El miércoles la fiesta acabó a las cuatro y media de la madrugada
El miércoles a mediodía era el turno de los niños, con un pasacalles con el tabaler y los cuatro gigantes. Aunque en realidad había media ciudad. "Hay gente que no la ves nunca jamás a estas horas", dejan caer desde el Ayuntamiento. Pasó lo mismo con la salida del Tabal, con la Patum del barrio de la Pietat y con los Quatre Fuets, actos previos que fueron multitudinarios. El miércoles por la noche, tres cuartos de lo mismo. Gente, empujones y la sensación de que aquello no se había visto nunca. Quién sabe si porque realmente se trataba de una Patum extraordinaria o si, en realidad, porque los dos años de abstinencia habían nublado la memoria de los patumeros. La fiesta empezó a las ocho y se acabó a las cuatro y media de la madrugada.

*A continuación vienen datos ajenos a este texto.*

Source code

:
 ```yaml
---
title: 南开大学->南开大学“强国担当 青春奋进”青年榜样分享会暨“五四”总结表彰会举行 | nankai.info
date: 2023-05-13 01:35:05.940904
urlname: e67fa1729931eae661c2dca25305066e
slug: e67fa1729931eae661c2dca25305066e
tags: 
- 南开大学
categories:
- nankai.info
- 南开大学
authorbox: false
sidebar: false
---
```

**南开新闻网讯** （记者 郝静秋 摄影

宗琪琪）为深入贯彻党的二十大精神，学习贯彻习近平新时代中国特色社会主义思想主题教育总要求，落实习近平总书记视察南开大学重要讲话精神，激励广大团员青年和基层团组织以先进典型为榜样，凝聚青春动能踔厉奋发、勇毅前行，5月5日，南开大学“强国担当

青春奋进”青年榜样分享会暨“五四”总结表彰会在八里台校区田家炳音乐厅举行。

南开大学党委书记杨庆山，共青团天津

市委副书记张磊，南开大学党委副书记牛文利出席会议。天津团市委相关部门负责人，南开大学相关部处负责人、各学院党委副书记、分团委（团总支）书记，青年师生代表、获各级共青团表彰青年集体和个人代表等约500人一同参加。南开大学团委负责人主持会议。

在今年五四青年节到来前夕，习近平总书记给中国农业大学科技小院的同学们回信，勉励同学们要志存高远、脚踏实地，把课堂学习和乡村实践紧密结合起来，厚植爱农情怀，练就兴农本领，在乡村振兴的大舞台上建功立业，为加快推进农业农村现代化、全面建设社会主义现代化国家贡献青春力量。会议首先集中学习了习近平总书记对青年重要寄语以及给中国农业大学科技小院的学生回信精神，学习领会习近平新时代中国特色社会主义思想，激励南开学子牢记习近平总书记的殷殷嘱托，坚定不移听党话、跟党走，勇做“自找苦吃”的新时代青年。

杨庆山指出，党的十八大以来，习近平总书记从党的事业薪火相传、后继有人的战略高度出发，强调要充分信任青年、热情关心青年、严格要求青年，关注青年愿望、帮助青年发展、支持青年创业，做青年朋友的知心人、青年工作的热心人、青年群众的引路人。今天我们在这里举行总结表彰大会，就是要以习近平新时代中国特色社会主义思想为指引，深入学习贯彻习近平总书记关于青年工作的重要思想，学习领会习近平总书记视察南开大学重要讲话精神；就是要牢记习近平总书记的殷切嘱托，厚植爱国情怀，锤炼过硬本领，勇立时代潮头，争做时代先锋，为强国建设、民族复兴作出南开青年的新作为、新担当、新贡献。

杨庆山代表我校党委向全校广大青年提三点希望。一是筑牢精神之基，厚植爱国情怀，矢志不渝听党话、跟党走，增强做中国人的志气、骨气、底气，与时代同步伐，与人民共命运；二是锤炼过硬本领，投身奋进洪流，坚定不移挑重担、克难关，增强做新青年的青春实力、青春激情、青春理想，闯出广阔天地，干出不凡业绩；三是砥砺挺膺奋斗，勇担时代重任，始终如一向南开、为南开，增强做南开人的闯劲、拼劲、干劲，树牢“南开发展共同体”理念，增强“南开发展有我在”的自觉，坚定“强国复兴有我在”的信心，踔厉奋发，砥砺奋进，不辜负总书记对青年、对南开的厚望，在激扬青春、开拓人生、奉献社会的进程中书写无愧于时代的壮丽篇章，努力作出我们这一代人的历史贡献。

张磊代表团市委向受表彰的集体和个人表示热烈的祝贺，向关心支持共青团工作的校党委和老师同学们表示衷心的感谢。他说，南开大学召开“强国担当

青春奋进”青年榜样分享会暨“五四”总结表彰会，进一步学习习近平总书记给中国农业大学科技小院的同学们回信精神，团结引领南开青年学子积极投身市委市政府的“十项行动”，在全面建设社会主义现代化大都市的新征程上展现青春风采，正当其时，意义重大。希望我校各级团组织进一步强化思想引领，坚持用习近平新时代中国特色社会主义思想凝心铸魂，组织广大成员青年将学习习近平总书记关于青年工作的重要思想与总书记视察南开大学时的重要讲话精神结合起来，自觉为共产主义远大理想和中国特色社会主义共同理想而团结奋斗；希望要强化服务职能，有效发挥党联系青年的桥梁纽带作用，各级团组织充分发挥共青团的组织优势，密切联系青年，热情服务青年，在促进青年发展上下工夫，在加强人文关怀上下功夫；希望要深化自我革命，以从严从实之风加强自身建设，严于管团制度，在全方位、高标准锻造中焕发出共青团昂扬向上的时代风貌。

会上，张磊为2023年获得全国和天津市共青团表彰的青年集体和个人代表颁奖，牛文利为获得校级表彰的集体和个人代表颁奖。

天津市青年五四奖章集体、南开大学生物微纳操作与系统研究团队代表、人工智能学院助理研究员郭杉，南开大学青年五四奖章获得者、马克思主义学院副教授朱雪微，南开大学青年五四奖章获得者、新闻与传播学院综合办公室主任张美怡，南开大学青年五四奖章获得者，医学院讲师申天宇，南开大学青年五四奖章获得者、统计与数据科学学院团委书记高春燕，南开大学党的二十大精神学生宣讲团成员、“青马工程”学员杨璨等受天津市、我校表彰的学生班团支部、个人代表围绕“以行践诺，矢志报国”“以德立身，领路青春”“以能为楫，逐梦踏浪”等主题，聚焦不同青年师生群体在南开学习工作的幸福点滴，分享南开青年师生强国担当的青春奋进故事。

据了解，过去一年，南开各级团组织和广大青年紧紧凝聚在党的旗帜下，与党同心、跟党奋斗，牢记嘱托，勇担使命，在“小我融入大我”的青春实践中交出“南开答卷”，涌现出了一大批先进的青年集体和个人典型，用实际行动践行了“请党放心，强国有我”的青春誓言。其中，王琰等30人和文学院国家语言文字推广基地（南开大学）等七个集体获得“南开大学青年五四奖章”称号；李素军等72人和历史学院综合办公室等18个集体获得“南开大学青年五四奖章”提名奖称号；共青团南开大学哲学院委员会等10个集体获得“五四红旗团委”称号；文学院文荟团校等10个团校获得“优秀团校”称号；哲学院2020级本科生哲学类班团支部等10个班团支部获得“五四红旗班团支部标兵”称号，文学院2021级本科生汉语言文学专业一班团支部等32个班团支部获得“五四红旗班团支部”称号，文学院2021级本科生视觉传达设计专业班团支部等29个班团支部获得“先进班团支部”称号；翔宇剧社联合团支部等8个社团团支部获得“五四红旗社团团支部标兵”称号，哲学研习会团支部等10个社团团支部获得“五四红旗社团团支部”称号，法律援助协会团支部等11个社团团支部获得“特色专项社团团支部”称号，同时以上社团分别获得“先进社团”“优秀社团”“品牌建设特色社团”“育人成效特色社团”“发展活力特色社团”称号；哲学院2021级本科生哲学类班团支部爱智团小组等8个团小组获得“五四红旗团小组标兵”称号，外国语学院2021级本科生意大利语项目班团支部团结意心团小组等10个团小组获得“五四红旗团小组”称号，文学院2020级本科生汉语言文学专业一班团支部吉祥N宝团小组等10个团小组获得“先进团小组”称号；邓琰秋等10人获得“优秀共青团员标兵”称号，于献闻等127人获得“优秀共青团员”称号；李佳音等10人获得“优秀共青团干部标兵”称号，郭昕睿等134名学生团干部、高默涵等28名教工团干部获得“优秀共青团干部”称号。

El jueves al mediodía tocaba fichar a las 12. La plaza estaba abarrotada. Día de Patum de Lluïment, de vestirse con camisa y de llevar gafas de sol. Hacía un calor de justicia que, a pesar de todo, no asustaba a nadie. Ni tampoco el jueves por la noche, donde la fiesta se alargó casi hasta que salió el sol. Los aniversarios –las Maces saltaron llenas de fuego y la Guita Grassa dio un salto con música y coreografía– sirvieron todavía más de reclamo. Gente, empujones, algunas quejas y todas las dificultades del mundo para saltar. Pero, y aquí está la magia, ningún incidente. De hecho, la Policía Local, que recoge diariamente las incidencias, presentaba una de las hojas menos conflictivas de los últimos años.
¿Y los conciertos? Se acabaron haciendo, a pesar de que un juez los había paralizado porque se hacían delante de una residencia para la gente mayor y con un volumen excesivamente alto. Lejos de desobedecer, el consistorio acabó acatando la resolución y avanzó el horario, respetando todas las normas. No hay que decir que la medida, que respondía más a intereses personales que colectivos, fue recibida en la ciudad como un puñetazo en el estómago. El objetivo era atraer a público joven y evitar aglomeraciones y posibles conflictos en la plaza de Sant Pere, la plaza de la Patum. El objetivo se cumplió a medias, pero no pasó nada noticiable. Las atracciones de Vall y las pantallas gigantes desde donde se podía ver la transmisión en directo de la fiesta acababan absorbiendo el volumen de patumeros que no podían estar en el meollo. Pocas veces una Patum tan esperada y alocada ha acabado siendo tan cívica.